## Records for the task
'''

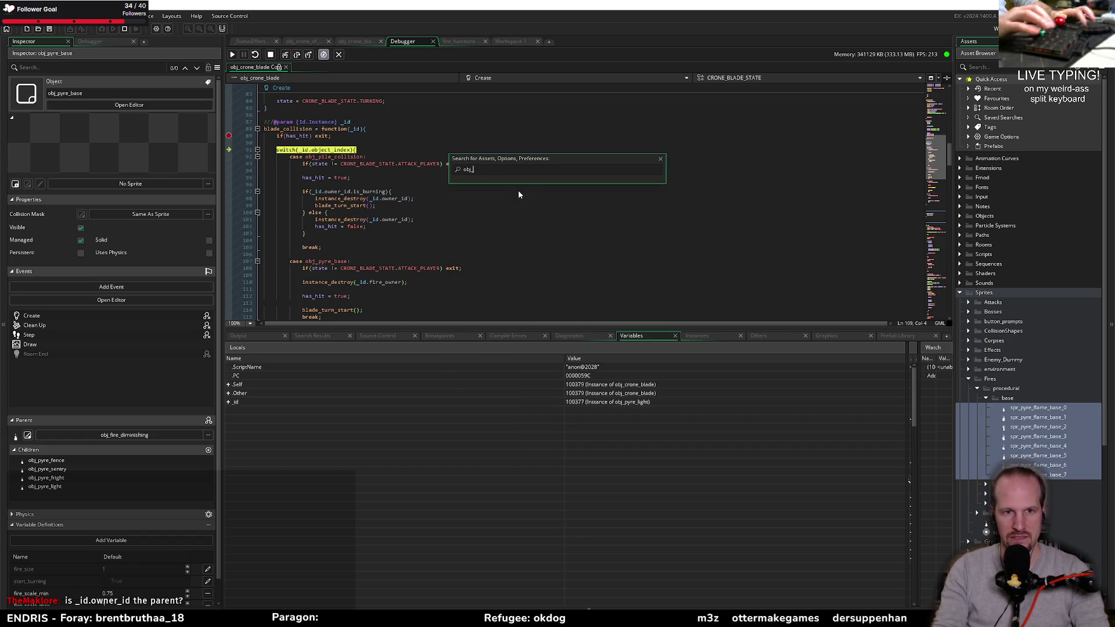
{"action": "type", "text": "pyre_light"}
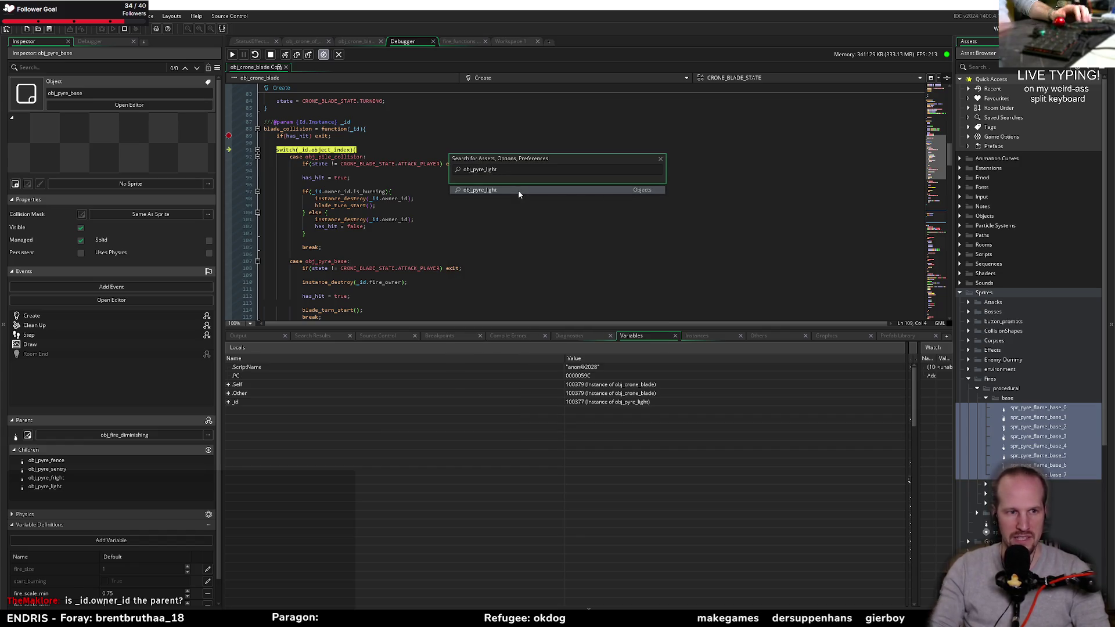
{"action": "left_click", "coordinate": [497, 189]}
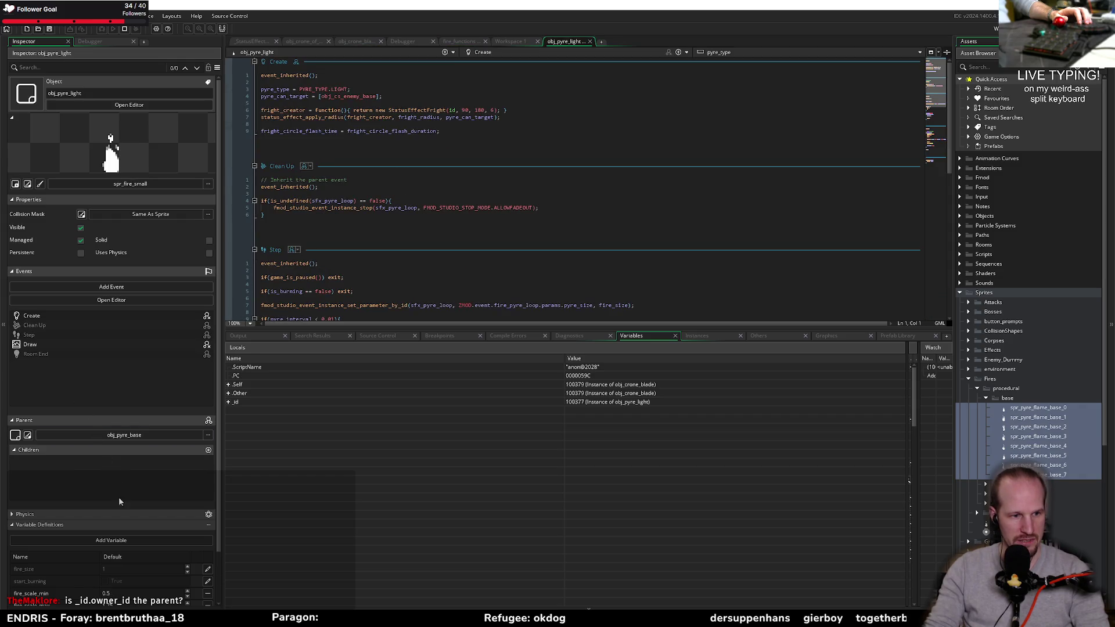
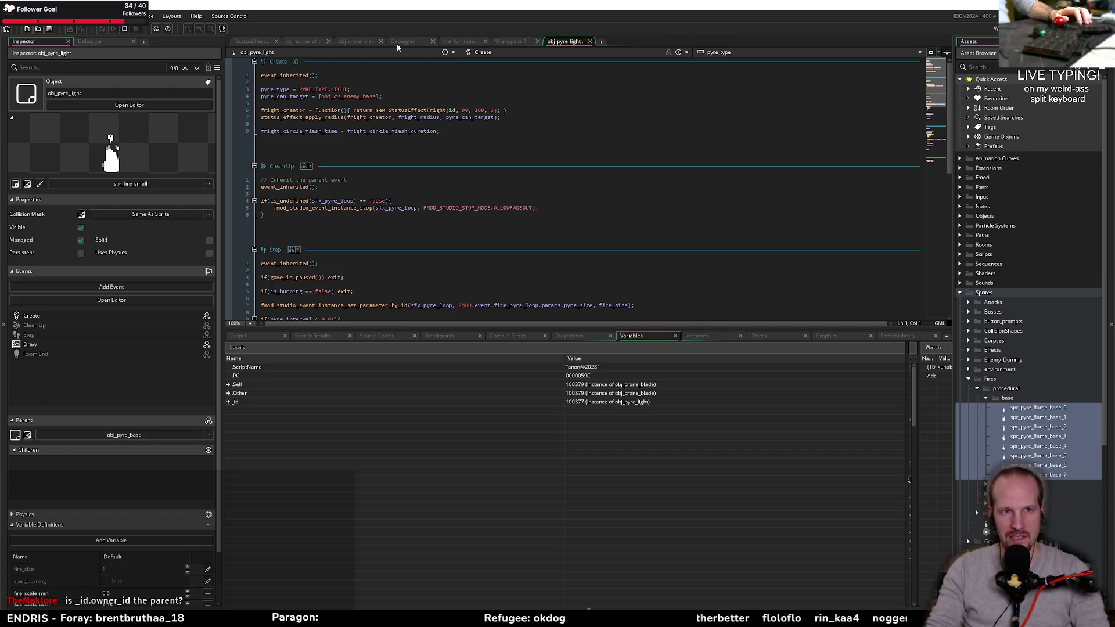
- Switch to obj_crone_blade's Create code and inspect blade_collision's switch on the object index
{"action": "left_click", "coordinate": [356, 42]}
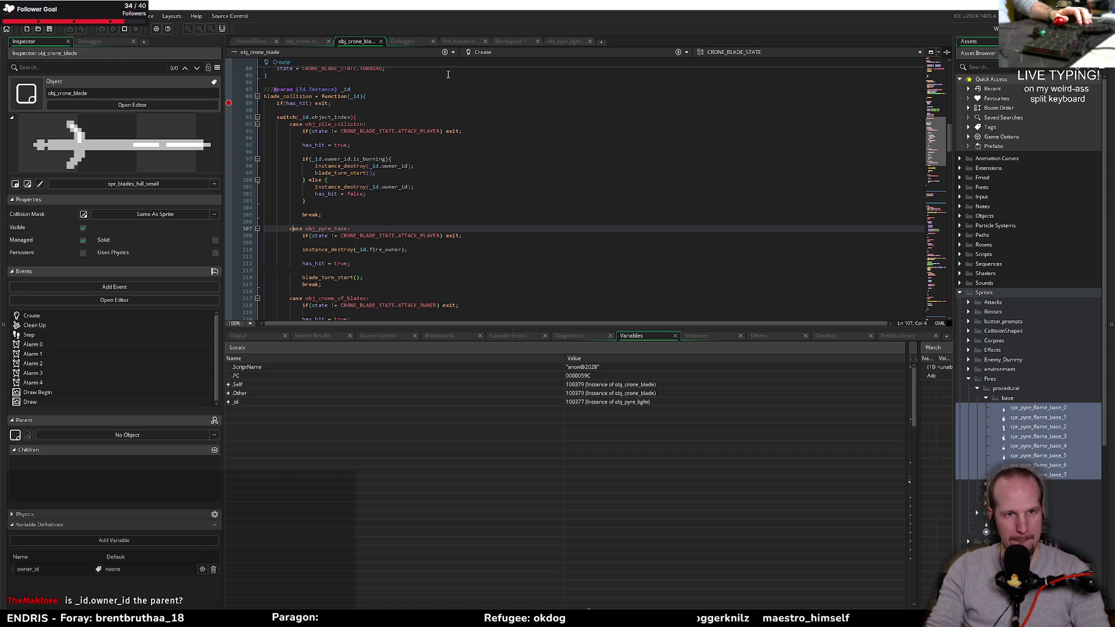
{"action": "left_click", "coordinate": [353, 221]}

'''
'''

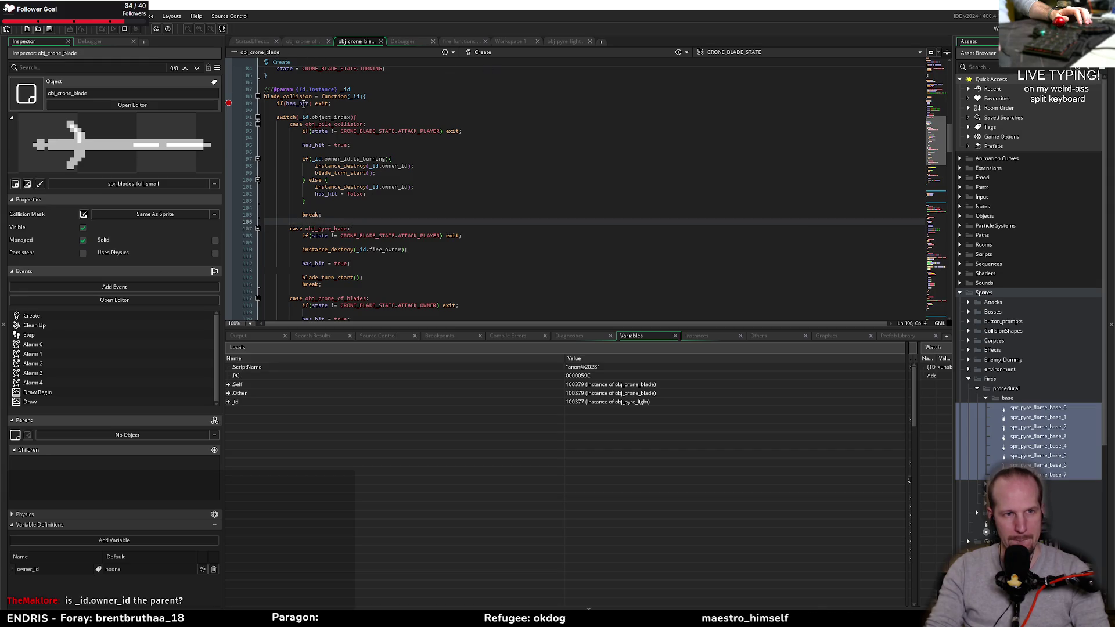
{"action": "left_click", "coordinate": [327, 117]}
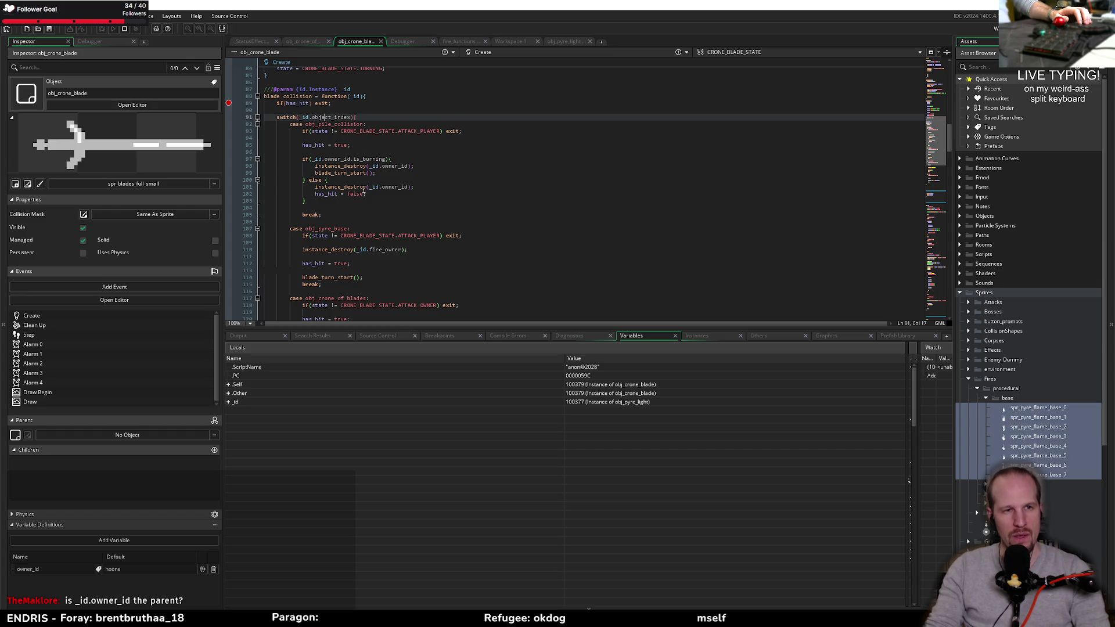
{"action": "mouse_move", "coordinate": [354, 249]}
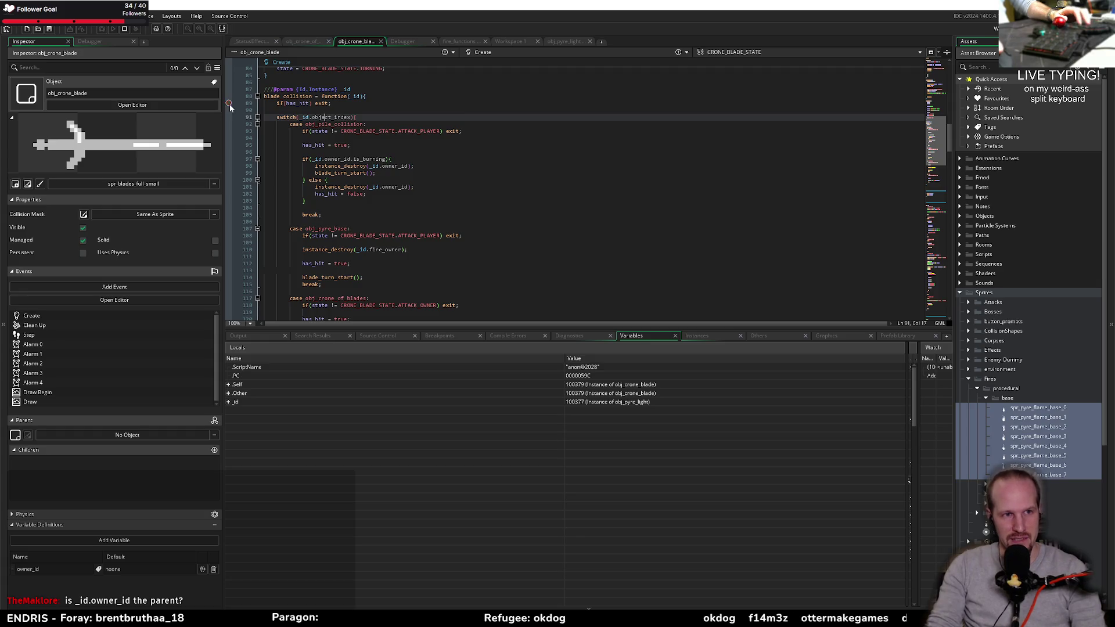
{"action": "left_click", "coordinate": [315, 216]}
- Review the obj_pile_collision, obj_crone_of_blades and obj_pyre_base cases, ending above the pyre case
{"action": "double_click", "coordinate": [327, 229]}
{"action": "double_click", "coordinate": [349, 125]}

'''
'''

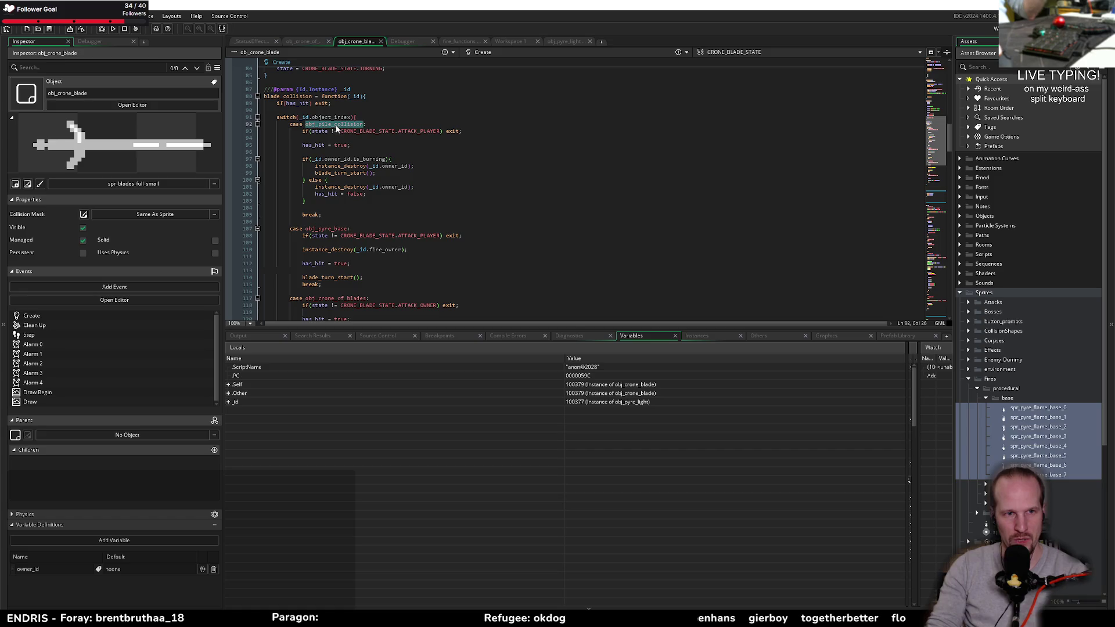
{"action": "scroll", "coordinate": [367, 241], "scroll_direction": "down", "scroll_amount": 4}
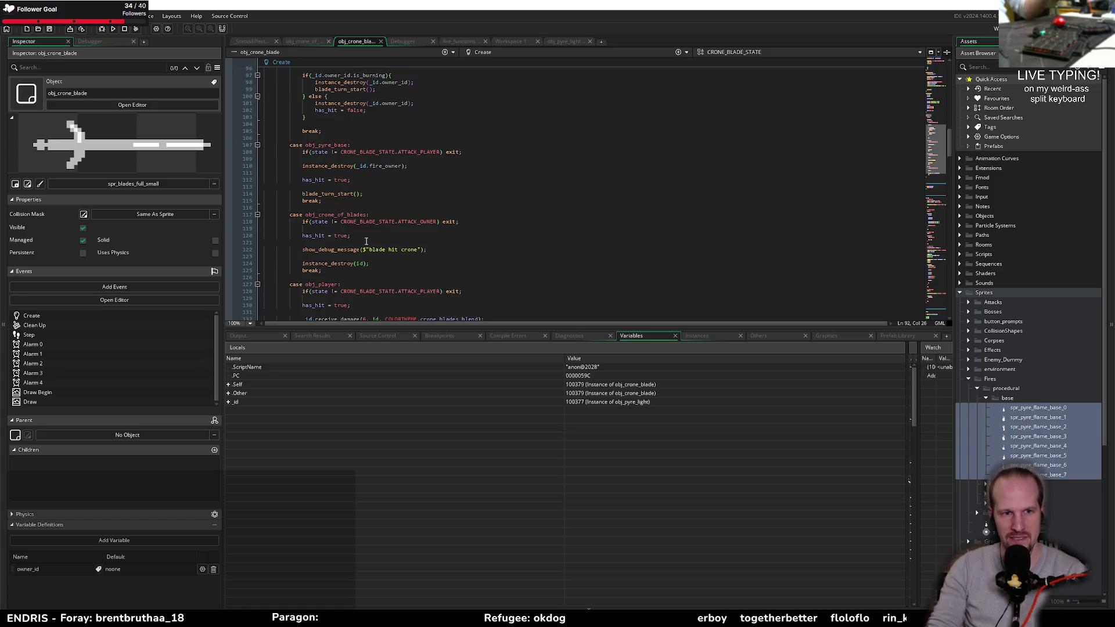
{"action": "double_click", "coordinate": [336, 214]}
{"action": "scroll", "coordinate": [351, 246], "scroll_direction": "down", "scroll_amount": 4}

'''

## What the task asks
Find the word "down" in the entries, and copy every line it shows up in.

## Answer for this exercise
{"action": "scroll", "coordinate": [367, 241], "scroll_direction": "down", "scroll_amount": 4}
{"action": "scroll", "coordinate": [351, 246], "scroll_direction": "down", "scroll_amount": 4}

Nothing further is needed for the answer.